# My new toy... '09 Sentinel...



## shootthewhatnow (Jan 29, 2008)

More...




















And the whole thing... Still thinking I need black Doinkers for this... The silver just looks outtaplace...


----------



## CHAMPION2 (May 6, 2004)

I am hoping to have my optifade Sentinel by spring turkey season which is a little over a month away, but Im not betting on it. Mine has been on order for close to a month!


----------



## shootthewhatnow (Jan 29, 2008)

CHAMPION2 said:


> I am hoping to have my optifade Sentinel by spring turkey season which is a little over a month away, but Im not betting on it. Mine has been on order for close to a month!


I'm guessing by your location your wait won't be close to mine... I posted in another thread the timeframes for mine....

Ordered Nov 16th... arrived just after Valentines day... 

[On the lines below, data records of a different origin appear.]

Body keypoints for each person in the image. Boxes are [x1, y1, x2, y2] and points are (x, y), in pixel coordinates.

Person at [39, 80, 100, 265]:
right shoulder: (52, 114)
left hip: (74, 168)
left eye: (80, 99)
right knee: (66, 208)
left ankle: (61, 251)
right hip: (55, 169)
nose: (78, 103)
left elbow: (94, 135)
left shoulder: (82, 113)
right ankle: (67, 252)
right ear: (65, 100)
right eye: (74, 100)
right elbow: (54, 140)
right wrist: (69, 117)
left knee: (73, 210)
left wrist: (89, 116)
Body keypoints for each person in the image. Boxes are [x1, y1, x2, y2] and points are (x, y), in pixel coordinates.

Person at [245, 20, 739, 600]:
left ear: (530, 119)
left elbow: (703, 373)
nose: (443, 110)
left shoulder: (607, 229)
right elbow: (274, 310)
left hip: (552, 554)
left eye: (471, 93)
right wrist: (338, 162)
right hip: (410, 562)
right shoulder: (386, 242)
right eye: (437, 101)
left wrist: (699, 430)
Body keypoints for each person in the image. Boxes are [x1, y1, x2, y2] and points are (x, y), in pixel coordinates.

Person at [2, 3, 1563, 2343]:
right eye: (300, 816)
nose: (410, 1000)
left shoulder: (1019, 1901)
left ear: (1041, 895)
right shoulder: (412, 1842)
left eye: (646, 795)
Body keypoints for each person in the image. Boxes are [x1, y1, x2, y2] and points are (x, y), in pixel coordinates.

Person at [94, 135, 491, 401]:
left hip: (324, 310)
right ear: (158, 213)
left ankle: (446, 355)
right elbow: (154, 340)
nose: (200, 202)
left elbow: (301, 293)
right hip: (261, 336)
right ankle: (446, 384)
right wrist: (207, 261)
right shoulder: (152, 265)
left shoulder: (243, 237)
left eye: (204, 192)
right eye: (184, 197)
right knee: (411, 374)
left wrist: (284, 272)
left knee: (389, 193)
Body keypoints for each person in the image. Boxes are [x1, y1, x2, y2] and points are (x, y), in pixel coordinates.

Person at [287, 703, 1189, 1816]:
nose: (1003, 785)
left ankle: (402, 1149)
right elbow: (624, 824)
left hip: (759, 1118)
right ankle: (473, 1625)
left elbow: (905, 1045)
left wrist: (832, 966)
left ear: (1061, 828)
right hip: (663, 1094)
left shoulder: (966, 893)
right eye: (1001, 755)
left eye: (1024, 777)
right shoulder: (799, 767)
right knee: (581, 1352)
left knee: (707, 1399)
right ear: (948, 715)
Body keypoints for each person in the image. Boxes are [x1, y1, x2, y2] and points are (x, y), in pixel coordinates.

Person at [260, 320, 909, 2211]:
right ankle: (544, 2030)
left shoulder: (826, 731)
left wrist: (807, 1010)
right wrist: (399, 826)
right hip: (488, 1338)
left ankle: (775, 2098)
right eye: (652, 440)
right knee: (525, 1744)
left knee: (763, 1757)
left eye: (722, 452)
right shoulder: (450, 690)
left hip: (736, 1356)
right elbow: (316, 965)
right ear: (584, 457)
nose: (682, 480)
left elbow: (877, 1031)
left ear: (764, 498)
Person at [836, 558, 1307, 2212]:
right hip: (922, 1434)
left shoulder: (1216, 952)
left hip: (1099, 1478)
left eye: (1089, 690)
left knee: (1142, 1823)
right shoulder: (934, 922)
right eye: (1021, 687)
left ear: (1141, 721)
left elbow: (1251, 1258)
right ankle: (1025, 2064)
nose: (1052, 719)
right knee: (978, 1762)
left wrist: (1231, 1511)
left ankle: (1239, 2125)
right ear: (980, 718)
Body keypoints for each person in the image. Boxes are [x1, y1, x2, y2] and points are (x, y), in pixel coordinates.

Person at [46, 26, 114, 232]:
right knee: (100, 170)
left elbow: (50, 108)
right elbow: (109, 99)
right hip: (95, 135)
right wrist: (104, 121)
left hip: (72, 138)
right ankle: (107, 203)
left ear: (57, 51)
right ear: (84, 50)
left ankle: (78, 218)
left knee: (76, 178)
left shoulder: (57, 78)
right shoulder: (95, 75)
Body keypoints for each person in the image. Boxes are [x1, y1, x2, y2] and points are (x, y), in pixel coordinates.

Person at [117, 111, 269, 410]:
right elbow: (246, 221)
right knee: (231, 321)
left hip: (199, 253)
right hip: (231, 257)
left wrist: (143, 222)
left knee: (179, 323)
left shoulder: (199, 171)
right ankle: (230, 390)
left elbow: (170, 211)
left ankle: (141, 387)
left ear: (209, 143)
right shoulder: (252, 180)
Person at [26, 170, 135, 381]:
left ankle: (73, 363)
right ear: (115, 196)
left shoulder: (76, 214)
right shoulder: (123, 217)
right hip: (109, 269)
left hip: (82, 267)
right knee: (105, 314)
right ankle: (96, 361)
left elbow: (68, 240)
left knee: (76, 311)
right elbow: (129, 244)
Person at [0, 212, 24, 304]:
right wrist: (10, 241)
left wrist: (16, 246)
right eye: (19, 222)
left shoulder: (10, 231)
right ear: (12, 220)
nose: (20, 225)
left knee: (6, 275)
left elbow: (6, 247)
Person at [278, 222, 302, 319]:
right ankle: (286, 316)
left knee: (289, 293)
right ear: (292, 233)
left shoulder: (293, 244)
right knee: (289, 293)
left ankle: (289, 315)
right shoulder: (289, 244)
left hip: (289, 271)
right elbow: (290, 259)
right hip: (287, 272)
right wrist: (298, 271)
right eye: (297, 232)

Hope yours comes in time...


----------



## Moparmatty (Jun 23, 2003)

Looks good Andrew. :thumb:


----------



## Zey (Jan 27, 2009)

I've got black doinker v-bars on order to match my front black stab bar. I'm doubtful they will arrive in a timely manner.... :/ oh well. The sweet lookin' black ones seem to be quite elusive.


----------



## Zey (Jan 27, 2009)

Ok so I spoke too soon. Black doinker v bars arrived today. I made a similar post of pics back in the Canadian forum. Andrew, you'll see them I'm sure soon.


----------



## shakyshot (Dec 21, 2007)

*back in black*

Hey Zey,guess andrews prediction was off.
Black is b e a utiful on my new Darton Pro3500.
If I knew how to post pics i would,but you'll see it soon.
Shawn:shade:


----------



## Zey (Jan 27, 2009)

I drew one of those darton 3500's at the shop yesterday. It was like 60# and I could barely get it to the let off, lol. Very slick though. Pricey too... damn american exchange rate! ..~$879

Shawn, send pictures to me and I'll post for you. I shall assist your turn to gloat, heh.


----------



## Chako (Mar 11, 2009)

I really like the red anodized cams. Very sharp looking.


----------